The proposed number of tests comes as the U.S. has, as of Monday afternoon, administered a total of about 4 million tests for COVID-19 since the pandemic began.

  • President Trump is sending conflicting signals on social distancing restrictions, backing federal guidelines that leave decisions to governors, while at the same time offering public support for protests of Democratic governors. Some are taking his move to support protesters as a green light to ignore social distancing guidelines.
  • Dr. Anthony Fauci, the top government official on infectious diseases, warned Monday that protests in opposition to governors’ stay-at-home orders meant to slow the spread of the coronavirus will “backfire” and further delay the reopening of the economy. Fauci has pushed back on the protests after President Trump signaled his support for those gathering by the hundreds in states across the country.

“So as painful as it is to go by the careful guidelines of gradually phasing into a reopening, it’s going to backfire. That’s the problem.”

  • The director of the World Health Organization shared an ominous coronavirus warning on Monday as the Trump administration is planning to let states begin reopening their economies, saying: “Trust us. The worst is yet ahead of us… It’s a virus that many people still don’t understand.”
  • White House counselor Kellyanne Conway said in a new interview that President Trump wants protesters who are upset with coronavirus guidelines to follow CDC guidelines, saying: “We need physical distancing of six feet, wear that face covering, that mask.” But she went on to join protesters’ criticism of Michigan Gov. Gretchen Whitmer, saying some state leaders have “physically distanced from common sense.”
  • As President Trump has recently fired an inspector general and escalated his criticism of federal watchdogs, The Government Accountability Office — which is housed under the legislative branch and is mostly untouchable by Trump —has announced it is launching investigations into the federal government’s handling of the coronavirus pandemic, including how testing of COVID-19 has been conducted, how stimulus relief money has been distributed, and how crucial medical equipment has been doled out nationwide.
  • The U.S. Food and Drug Administration and Novartis have reached an agreement to allow the Swiss pharmaceutical company to proceed with a clinical trial of hydroxychloroquine for patients with COVID-19.. The trial is set to evaluate the anti-malaria drug, which President Trump has repeatedly touted as a potential “game changer” in the fight against COVID-19. Health officials have insisted, however, that not enough is known about the drug to determine its efficacy.
  • President Donald Trump said he would meet with New York Gov. Andrew Cuomo at the White House on Tuesday.

“They are getting it together in New York,” Trump at a coronavirus news briefing said Monday of Cuomo’s handling of the pandemic in the state, which has become the U.S. epicenter of the outbreak.

“He’s coming to the Oval Office tomorrow afternoon,” Trump told reporters. “Andrew is going to be coming in with some of his people, so we look forward to that.”

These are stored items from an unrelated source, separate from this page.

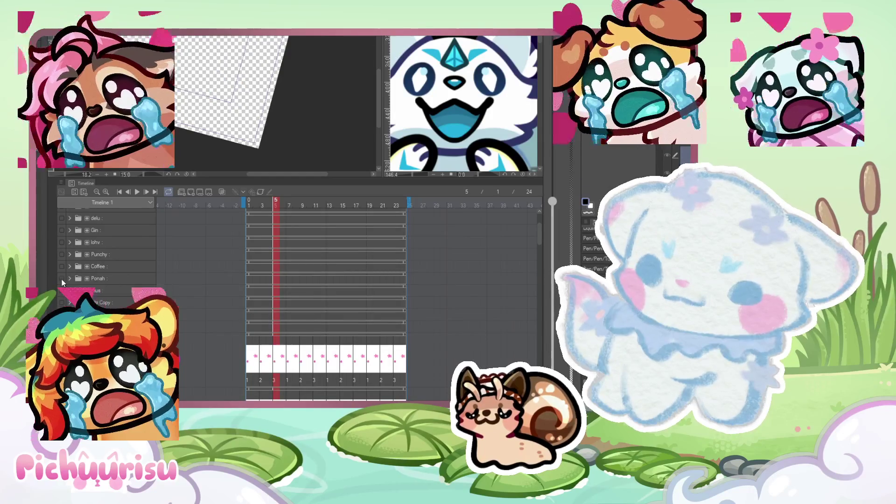
{"action": "scroll", "coordinate": [66, 263], "scroll_direction": "up", "scroll_amount": 2}
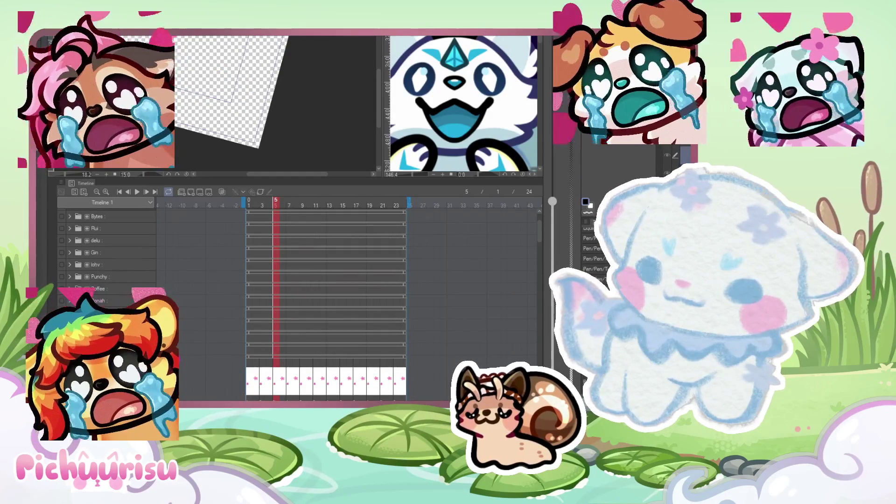
{"action": "left_click", "coordinate": [61, 300]}
{"action": "scroll", "coordinate": [261, 102], "scroll_direction": "up", "scroll_amount": 2}
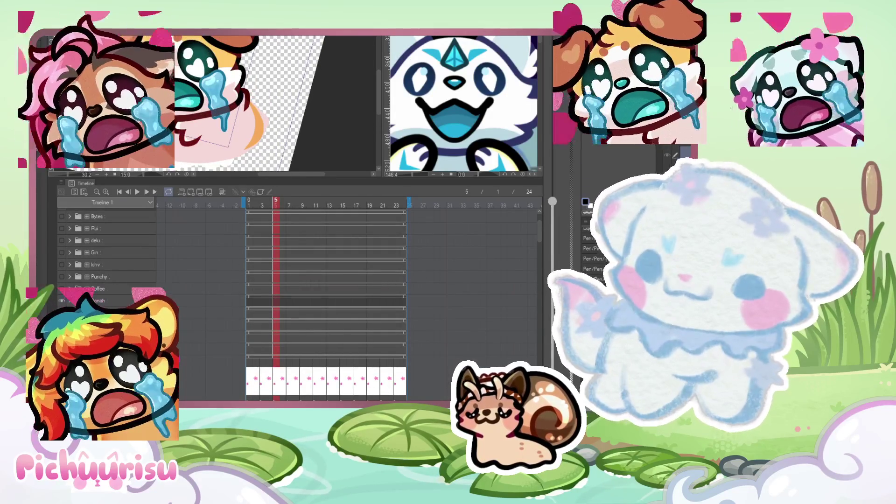
{"action": "scroll", "coordinate": [261, 103], "scroll_direction": "up", "scroll_amount": 2}
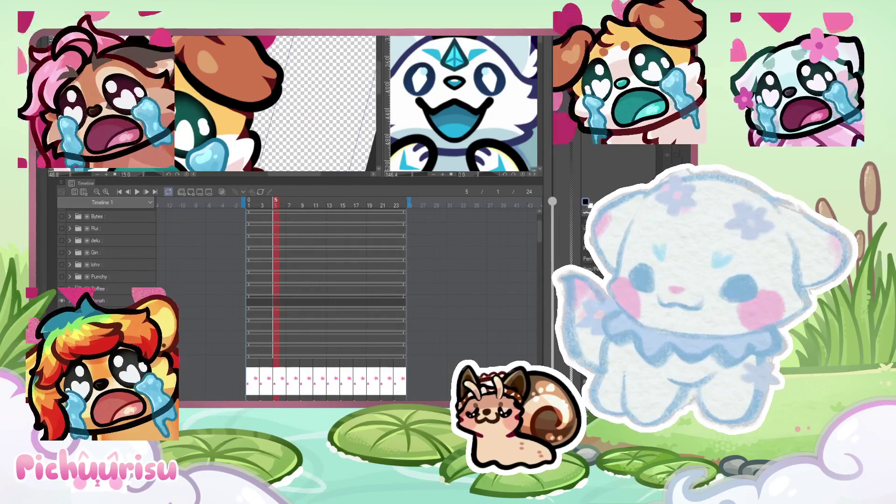
Scrub the pup's animation through frames 8 to 12, then start playback.
{"action": "left_click", "coordinate": [300, 205]}
{"action": "left_click", "coordinate": [302, 206]}
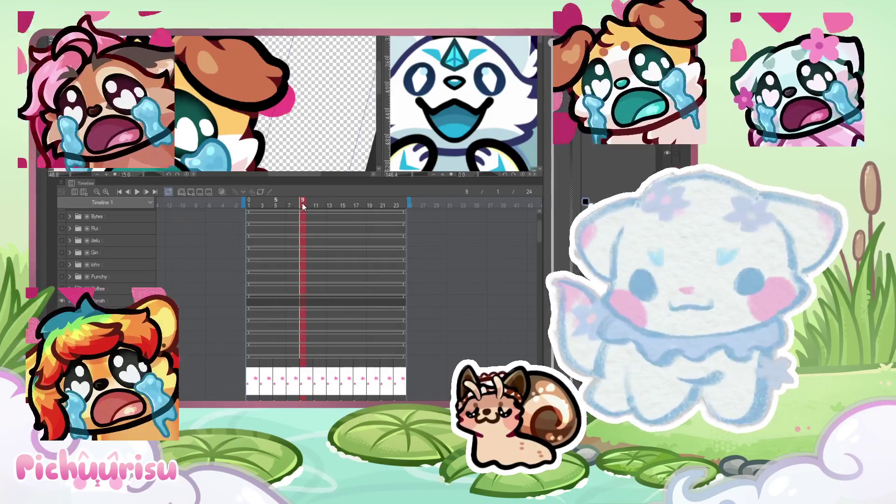
{"action": "scroll", "coordinate": [262, 102], "scroll_direction": "up", "scroll_amount": 3}
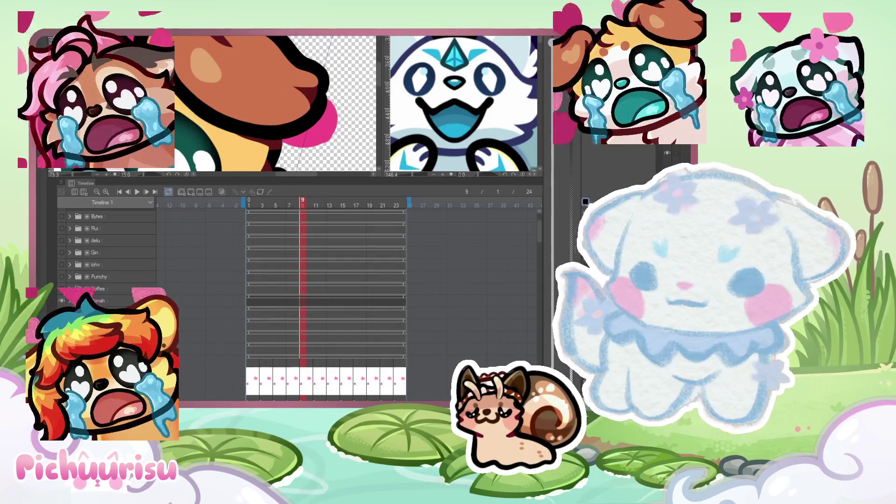
{"action": "scroll", "coordinate": [204, 76], "scroll_direction": "up", "scroll_amount": 4}
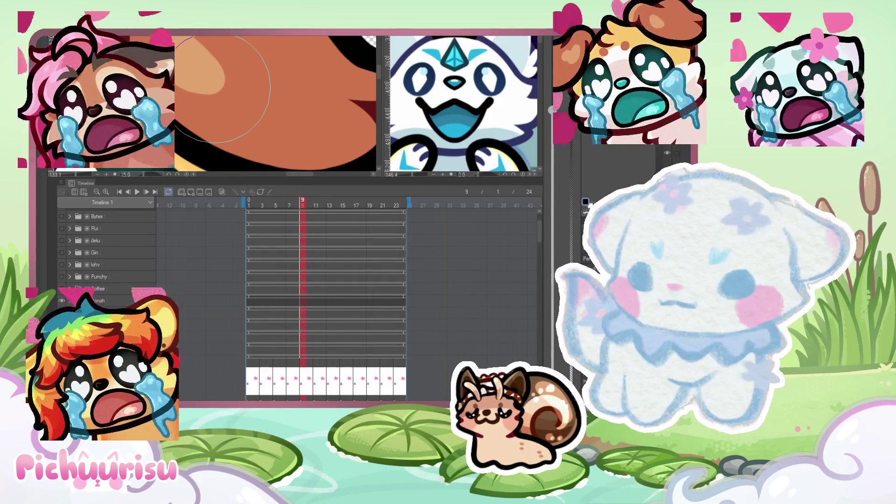
{"action": "scroll", "coordinate": [219, 77], "scroll_direction": "down", "scroll_amount": 5}
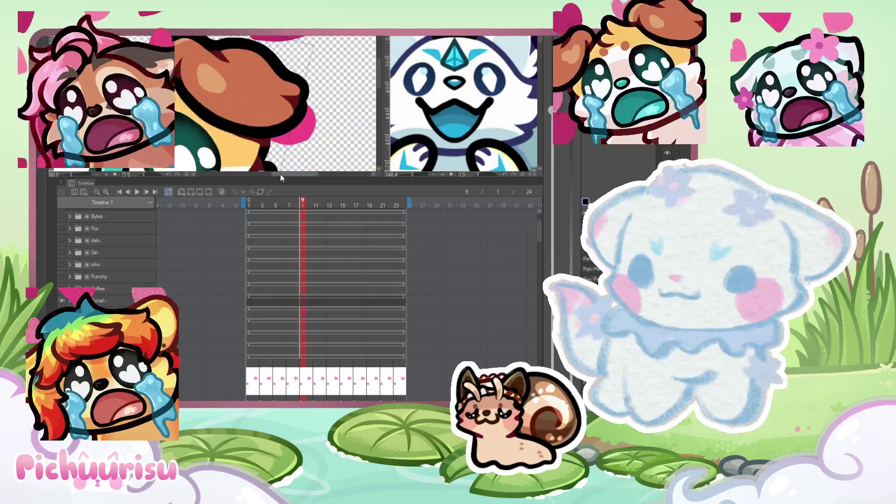
{"action": "mouse_move", "coordinate": [304, 204]}
{"action": "left_mouse_down"}
{"action": "mouse_move", "coordinate": [282, 201]}
{"action": "mouse_move", "coordinate": [330, 205]}
{"action": "left_mouse_up"}
{"action": "scroll", "coordinate": [283, 154], "scroll_direction": "up", "scroll_amount": 1}
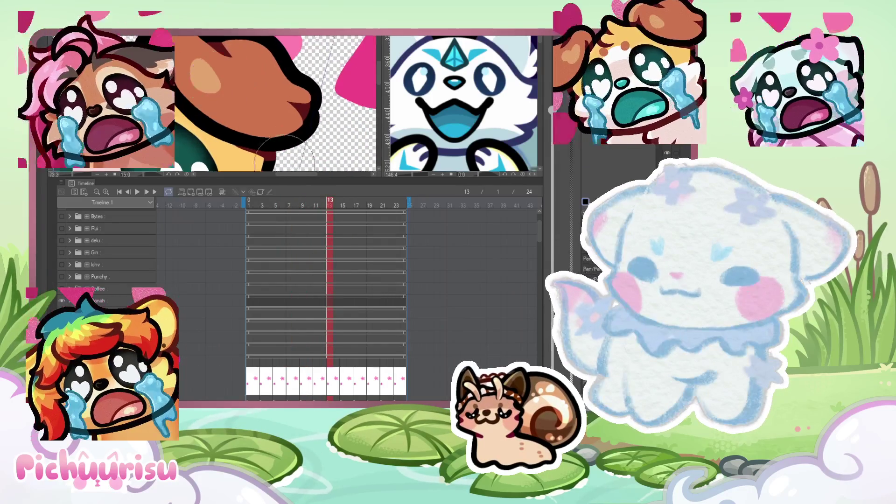
{"action": "left_click", "coordinate": [323, 205]}
{"action": "scroll", "coordinate": [210, 94], "scroll_direction": "up", "scroll_amount": 1}
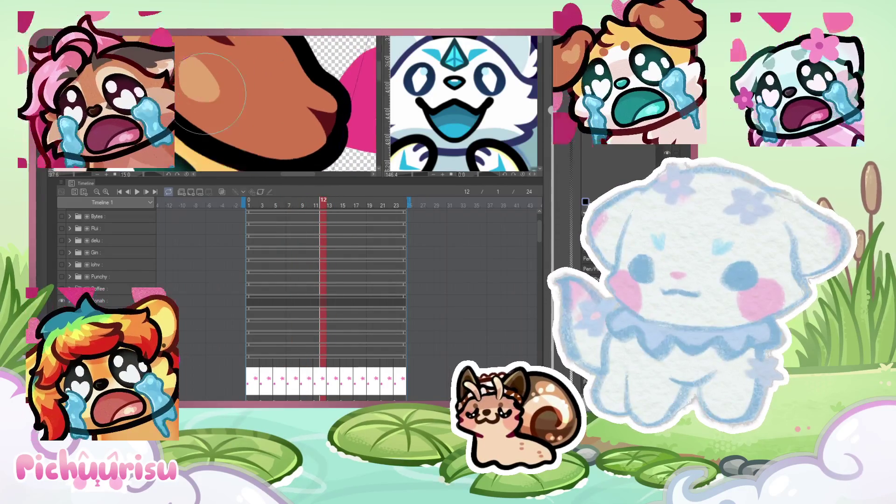
{"action": "scroll", "coordinate": [223, 70], "scroll_direction": "down", "scroll_amount": 4}
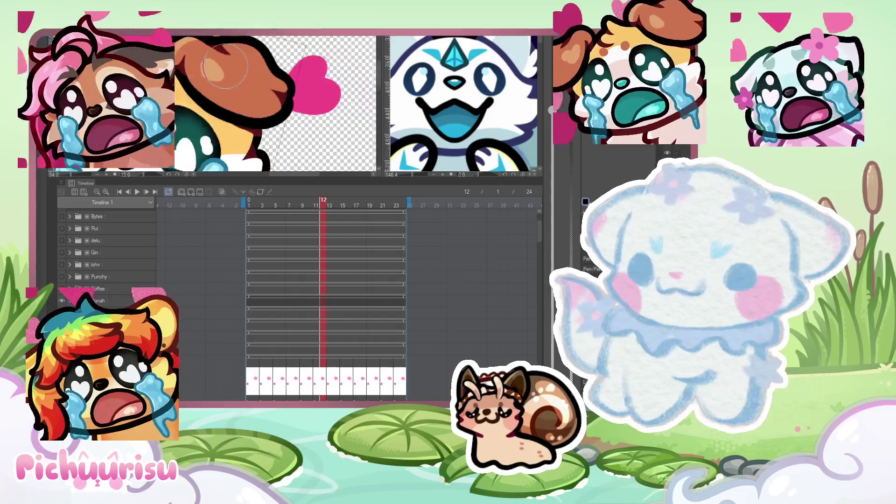
{"action": "left_click", "coordinate": [136, 193]}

  • President Trump and his allies in conservative media have subtly scaled down their hyping of hydroxychloroquine as a potential cure for the coronavirus over the past week, according to a POLITICO review of White House briefings and cable news coverage.
  • The Education Department says just $6 million of $6.28 billion in emergency aid for college students has reached campuses so far, and officials are trading accusations with college leaders over the slow pace of a rollout that’s left students waiting for help.
  • President Trump says he is suspending immigration to the U.S. in response to the coronavirus pandemic and the “need to protect jobs.”

Trump Tweeted: ““In light of the attack from the Invisible Enemy, as well as the need to protect the jobs of our GREAT American Citizens,” Mr. Trump wrote on Twitter, “I will be signing an Executive Order to temporarily suspend immigration into the United States!”

Other Administration News

  • Documents newly made public reveal that the White House directly pushed for the EPA to loosen regulations on so-called “forever chemicals,” which have been linked to cancer and serious illness and which are known to stay in the environment for a long period of time, leaching into water supplies.